KL - Não posso me considerar autodidata porque contei com diversos professores que informalmente muito me auxiliaram na introdução à Botânica, com ênfase na família Orchidaceae. Em Manaus, o Dr. Pedro Ivo, Professor da pós-graduação do INPA e depois em Belo Horizonte como Titular do Dep. de Botânica da UFMG, foi quem me ensinou a estudar e pesquisar dentro dos princípios científicos mais rígidos e através de quem pude aprimorar-me, e de quem pude absorver princípios éticos sem dificuldade, pois dele fluem espontaneamente. Com a Dra. Marilene Nogueira, antes no INPA e agora professora titular do Dep. de Botânica da UFMG, consegui entender como pesquisar em Morfologia e a adquirir olhar crítico para as nuanças das formas vegetais. O convívio com diversos colegas da Associação de Orquidófilos da Amazônia, como o botânico Francisco Miranda, e pesquisadores de outras áreas, possibilitou intercâmbio de conhecimentos e desenvolvimento pessoal. No Equador tive oportunidade de estar algumas vezes com o Dr. Calaway Dodson, expoente na taxonomia de Orchidaceae, suficientes para entender como se trabalha nesta área, que foi a que mais me atraiu. Em trabalho de campo pude acompanhar o eminente Prof. Robert Dressler e equipe em expedições científicas, na região oriental do país - e assim absorver técnicas de trabalho. Muitas vezes, João Batista F. Silva foi meu companheiro de excursões na Amazônia brasileira e colaborador com preciosas informações. Mais recentemente, com o Dr. Gustavo Romero da Universidade de Harvard, E. U. A., e com os companheiros da ABRACC, destacando o saudoso Prof. Hamilton Bicalho, informações importantes vão se juntando para formação de um grande banco de dados. O Dr. Vitorino C. Paiva Neto tem sido um importante interlocutor a quem devo por sua sempre desprendida cooperação. Aqui e acolá tenho conseguido encontrar pessoas que contribuem positivamente, todas as quais que não é possível listar agora.
No Brasil pude esquadrinhar todos os Estados da região Norte, tanto nas proximidades de onde residi, em curtas viagens em jipes e embarcações, quanto em regiões distantes, fronteiriças, em aeronaves e pequenos barcos, em incursões mais prolongadas.
  Inesquecível foi uma aventura na região apelidada "Cabeça de Cachorro", na fronteira com a Colômbia, rio Içana e afluentes, quando encontrei o novo Mormodes issanense; foram 15 dias de surpresas, descobertas, perigos e episódios tragicômicos...   Mormodes issanense. Foto/photo: Kleber Lacerda
 

Ainda tento ir ao Norte pelo menos uma vez ao ano; a última aconteceu em maio de 2000, quando com o Prof. Pedro Ivo tentamos chegar ao lugar onde encontrei o Catasetum kleberianum descrito por ele, mas não pudemos prosseguir quando já estávamos a uns 30 km do destino, porque inundações haviam destruído totalmente a estrada; continuar via fluvial demoraria uma semana e não dispúnhamos de tempo.

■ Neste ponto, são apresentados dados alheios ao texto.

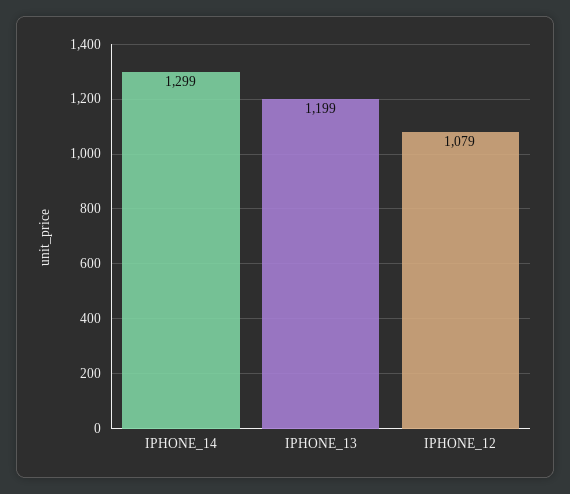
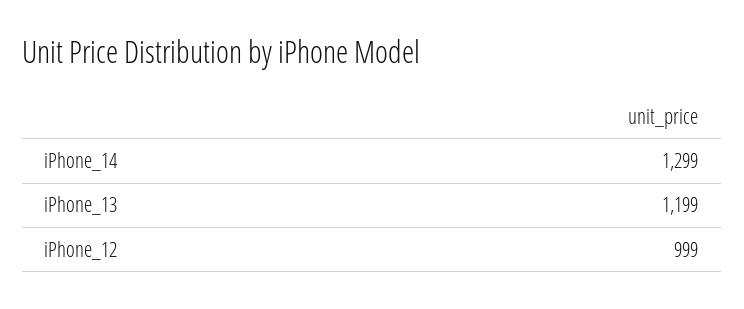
IPHONE_12: 1079 -> 999

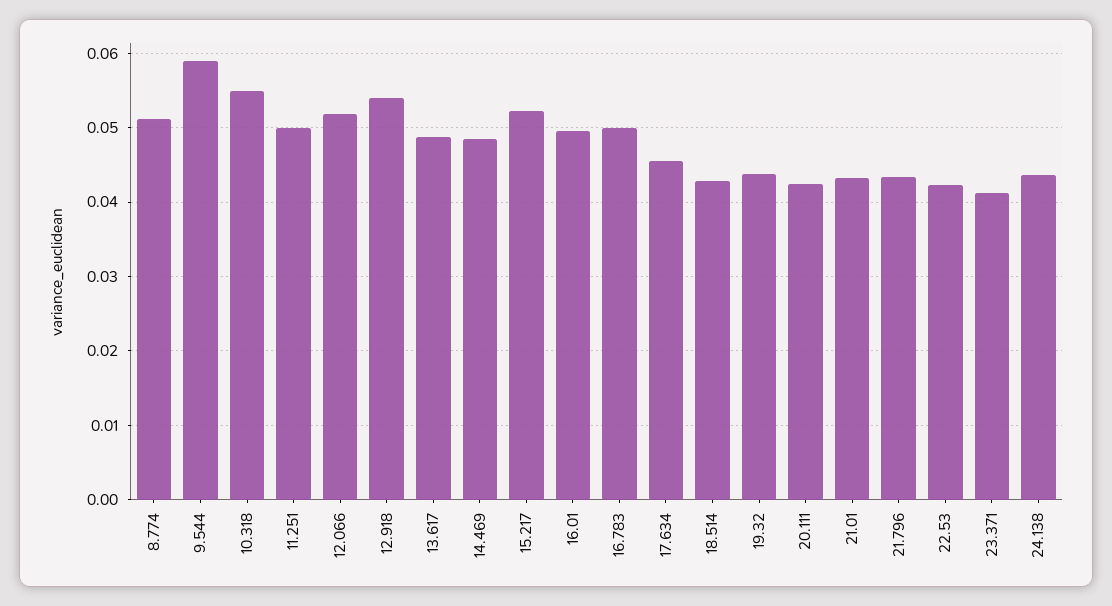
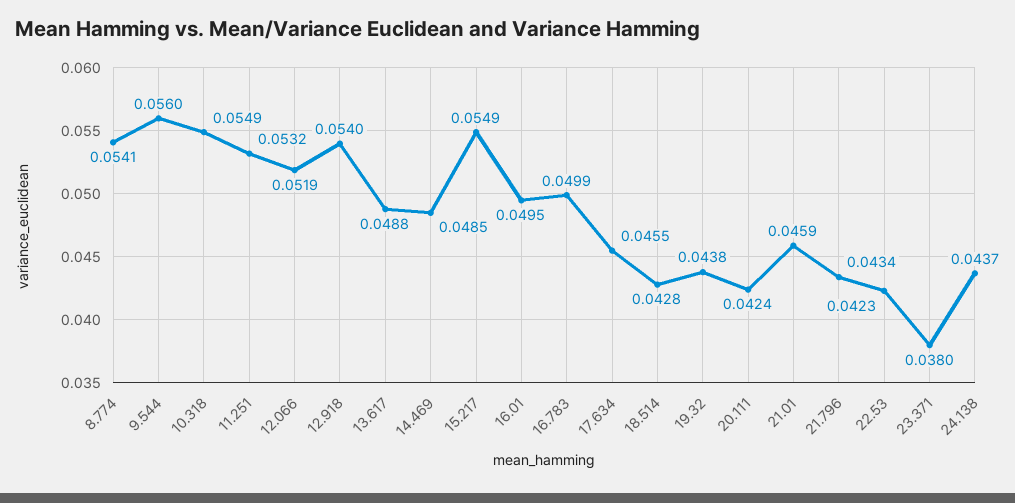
8.774: 0.051 -> 0.0541
9.544: 0.059 -> 0.056
11.251: 0.05 -> 0.0532
15.217: 0.052 -> 0.0549
21.01: 0.043 -> 0.0459
23.371: 0.041 -> 0.038

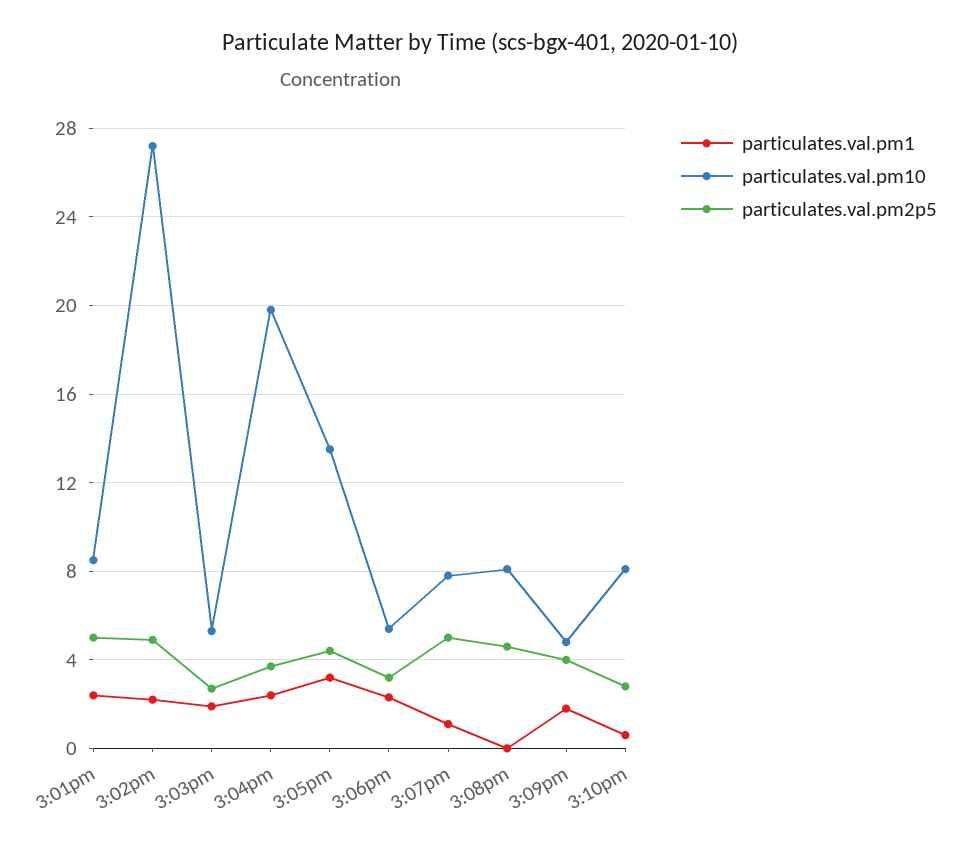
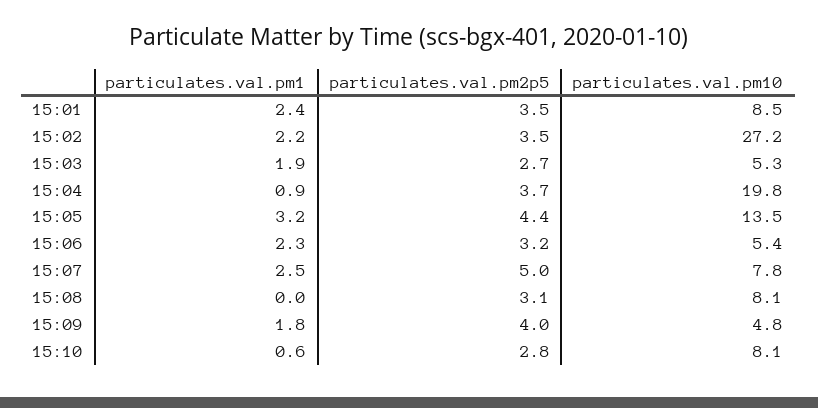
particulates.val.pm2p5, 3:01pm: 5 -> 3.5
particulates.val.pm2p5, 3:02pm: 5 -> 3.5
particulates.val.pm1, 3:04pm: 2.5 -> 0.9
particulates.val.pm1, 3:07pm: 1 -> 2.5
particulates.val.pm2p5, 3:08pm: 4.5 -> 3.1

Atualmente tenho me dedicado à flora orquidológica de Minas Gerais, tentando esclarecer dúvidas principalmente em Laelia, e pelo menos uma vez por mês vou a um hábitat onde pesquiso durante um a três dias. O Dr. Karl Meyer de BH tem sido um grande companheiro em muitas excursões e tenho tirado proveito de seu rico conhecimento da flora orquidológica mineira e do Espírito Santo.
No exterior pude percorrer praticamente todas as regiões do Equador, com orquidófilos locais, com pesquisadores norte-americanos e com os amigos Dr. Karl Meyer e Dr. Vitorino C. Paiva Neto. Também visitei hábitats de orquídeas na Venezuela e na Colômbia e na região andina do Peru, no início da década de 80.